━━ TESTO FORNITO ━━

Le sette parabole contenute in questo discorso esprimono il dinamismo del Regno nella storia, ma anche la presenza del male che lo contrasta. Nella parabola del seminatore (QUI), il male è all’opera nella superficialità del terreno, dove gli uccelli facilmente portano via il seme; nel terreno sassoso, che non permette alle radici di affondare; nel terreno spinoso, che presto soffoca il buon seme.
Le parabole successive rispondono alle domande aperte dalla parabola del seminatore: perché il seminatore non sradica le piante nocive? Perché è così piccolo e debole il seme? Perché sacrificargli tutto? Cosa accadrà alla fine?
La parabola della zizzania
La parabola della zizzania non ha paralleli sinottici. Zizzania è il loglio, una gramigna che cresce in mezzo al grano, alta quanto questo; gli somiglia, ma non è buona come nutrimento, e toglie terreno al grano buono; oltre tutto, non è neppure necessario coltivarla, cresce da sola.
La pazienza del seminatore non la estirpa, anche se è riconoscibile, ma le lascia tempo fino alla mietitura. Stupisce questa inazione del padrone: possibile che l’Onnipotente non sia capace di sradicare la zizzania senza fare di ogni erba un fascio? Non è lui che conta persino i capelli del nostro capo? Deve proprio aspettare la fine dei tempi, con grande pena dei giusti?
L’infinita pazienza di Dio
Il fatto è che il padrone ha a cuore anche la zizzania. Ce ne dà una spiegazione Sap 11,23-12,2 che si pone il problema della gradualità delle “piaghe” d’Egitto: perché l’Onnipotente non ha sterminato gli empi subito con belve feroci o con draghi terrificanti o semplicemente con il soffio della sua bocca, invece di punzecchiarli un po’ alla volta con zanzare, mosconi e cavallette? Ecco quello che l’autore del libro della Sapienza finalmente comprende:
«Hai compassione di tutti, perché tutto puoi,
chiudi gli occhi sui peccati degli uomini,
aspettando il loro pentimento.
Tu infatti ami tutte le cose che esistono […]
sono tue, Signore, amante della vita».
«Per questo tu correggi a poco a poco quelli che sbagliano […]
perché, messa da parte ogni malizia, credano in te, Signore».

━━━
━━ DATI FORNITI ━━

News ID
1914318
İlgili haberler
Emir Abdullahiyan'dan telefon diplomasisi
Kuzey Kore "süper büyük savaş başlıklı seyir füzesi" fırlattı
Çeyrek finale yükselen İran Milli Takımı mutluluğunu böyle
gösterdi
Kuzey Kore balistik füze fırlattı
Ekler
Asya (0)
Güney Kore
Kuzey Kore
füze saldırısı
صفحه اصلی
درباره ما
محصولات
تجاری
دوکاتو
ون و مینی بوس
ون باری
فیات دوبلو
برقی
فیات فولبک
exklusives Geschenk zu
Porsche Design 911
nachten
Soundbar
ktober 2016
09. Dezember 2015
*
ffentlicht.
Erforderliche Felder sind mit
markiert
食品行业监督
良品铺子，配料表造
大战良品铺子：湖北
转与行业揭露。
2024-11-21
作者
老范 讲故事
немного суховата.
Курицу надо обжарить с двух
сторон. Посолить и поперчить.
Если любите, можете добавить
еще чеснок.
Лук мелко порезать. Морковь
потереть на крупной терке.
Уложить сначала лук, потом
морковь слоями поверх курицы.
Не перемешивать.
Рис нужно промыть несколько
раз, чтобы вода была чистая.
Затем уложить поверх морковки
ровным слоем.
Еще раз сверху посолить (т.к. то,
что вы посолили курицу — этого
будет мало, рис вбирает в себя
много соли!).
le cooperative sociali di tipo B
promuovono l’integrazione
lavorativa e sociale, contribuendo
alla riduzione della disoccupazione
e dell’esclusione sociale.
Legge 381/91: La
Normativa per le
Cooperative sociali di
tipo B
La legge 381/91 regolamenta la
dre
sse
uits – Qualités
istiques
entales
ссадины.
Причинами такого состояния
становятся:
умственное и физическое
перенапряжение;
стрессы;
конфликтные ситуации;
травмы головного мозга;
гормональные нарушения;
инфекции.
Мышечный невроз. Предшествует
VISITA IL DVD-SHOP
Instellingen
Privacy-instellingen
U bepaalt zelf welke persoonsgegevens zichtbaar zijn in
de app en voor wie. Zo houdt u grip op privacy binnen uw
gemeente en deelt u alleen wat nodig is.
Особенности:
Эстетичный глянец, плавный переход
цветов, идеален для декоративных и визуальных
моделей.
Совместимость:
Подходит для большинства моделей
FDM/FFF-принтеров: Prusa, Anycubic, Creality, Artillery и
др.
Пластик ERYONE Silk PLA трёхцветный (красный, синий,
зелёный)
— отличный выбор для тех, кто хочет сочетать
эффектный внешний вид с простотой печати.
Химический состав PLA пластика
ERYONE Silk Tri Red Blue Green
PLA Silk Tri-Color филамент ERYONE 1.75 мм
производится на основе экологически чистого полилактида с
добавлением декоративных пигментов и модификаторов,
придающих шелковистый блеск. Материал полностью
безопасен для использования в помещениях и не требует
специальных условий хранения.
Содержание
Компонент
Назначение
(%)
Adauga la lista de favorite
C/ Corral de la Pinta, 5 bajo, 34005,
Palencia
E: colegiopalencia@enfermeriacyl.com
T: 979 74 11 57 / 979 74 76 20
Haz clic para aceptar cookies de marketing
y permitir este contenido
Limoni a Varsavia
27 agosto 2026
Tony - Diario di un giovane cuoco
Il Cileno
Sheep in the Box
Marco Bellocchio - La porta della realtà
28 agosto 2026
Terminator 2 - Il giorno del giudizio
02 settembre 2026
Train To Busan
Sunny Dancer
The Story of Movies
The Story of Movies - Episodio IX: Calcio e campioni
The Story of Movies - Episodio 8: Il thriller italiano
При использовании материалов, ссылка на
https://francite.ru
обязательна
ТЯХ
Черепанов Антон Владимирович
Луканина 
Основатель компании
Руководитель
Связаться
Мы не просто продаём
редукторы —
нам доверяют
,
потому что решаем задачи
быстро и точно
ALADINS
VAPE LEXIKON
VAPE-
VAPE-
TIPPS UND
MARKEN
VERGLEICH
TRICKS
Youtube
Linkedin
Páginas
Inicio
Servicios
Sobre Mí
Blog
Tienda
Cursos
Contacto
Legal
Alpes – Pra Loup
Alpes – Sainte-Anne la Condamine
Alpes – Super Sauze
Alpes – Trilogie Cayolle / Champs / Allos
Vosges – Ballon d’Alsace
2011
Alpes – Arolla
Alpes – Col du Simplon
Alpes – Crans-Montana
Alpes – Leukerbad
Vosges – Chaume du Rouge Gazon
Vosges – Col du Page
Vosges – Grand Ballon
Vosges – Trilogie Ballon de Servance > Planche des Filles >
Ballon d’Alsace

━━━

# [CONSEGNA 1]
Rispondi a queste domande sul commento alle parabole:
(a) Quante parabole contiene il discorso?
(b) Come viene definita la zizzania?
(c) Con quali insetti l'Onnipotente punzecchia gli empi a poco a poco?
# [CONSEGNA 2]
Riporta alla lettera tutto il commento alle parabole da "Le sette parabole" giù fino a "il buon seme.".
# [CONSEGNA 3]
Riprendi il commento alle parabole da dove si interrompe.

# [SPAZIO RISPOSTA 1]
(a) Sette.
(b) È il loglio, una gramigna che cresce in mezzo al grano.
(c) Con zanzare, mosconi e cavallette.

# [SPAZIO RISPOSTA 2]
Le sette parabole contenute in questo discorso esprimono il dinamismo del Regno nella storia, ma anche la presenza del male che lo contrasta. Nella parabola del seminatore (QUI), il male è all’opera nella superficialità del terreno, dove gli uccelli facilmente portano via il seme; nel terreno sassoso, che non permette alle radici di affondare; nel terreno spinoso, che presto soffoca il buon seme.

# [SPAZIO RISPOSTA 3]
La parabola ci presenta l’infinita pazienza di un Dio che rispetta i ritmi di ciascuno fino al momento in cui l’eternità porrà fine allo scorrere del tempo. Così, il buon grano sarà raccolto nei granai senza che un solo chicco vada perduto, ma anche alla zizzania è data speranza: la speranza che la zizzania che è dentro di noi si converta e diventi grano. Così pure, il suo atteggiamento ci insegna che non si deve anticipare nei confronti del loglio il giudizio finale: la presunzione di poterlo fare corromperebbe anche i cuori dei giusti.
Anche nella Chiesa convivono grano e zizzania, luce e tenebre, di cui facciamo quotidianamente esperienza. Questa Chiesa santa e peccatrice, vivificata dalla santità di Dio e ferita dal peccato degli uomini, cammina nel tempo col suo passo stanco e lento ma sicuro, nelle tenebre, ma attratta e sorretta dallo splendore dell’eternità.
Dio affida il campo all’uomo
Anche in questo caso Matteo ne dà la spiegazione allegorica, precisa in tutti i dettagli: il seminatore è Gesù, il campo è il mondo, il grano buono sono i credenti in Cristo, la zizzania coloro che hanno accolto invece il maligno, il maligno stesso è il seminatore di zizzania, gli angeli i mietitori alla fine del mondo, quando tutti i nodi verranno al pettine. Ma originariamente la parabola parla piuttosto di pazienza e di misericordia.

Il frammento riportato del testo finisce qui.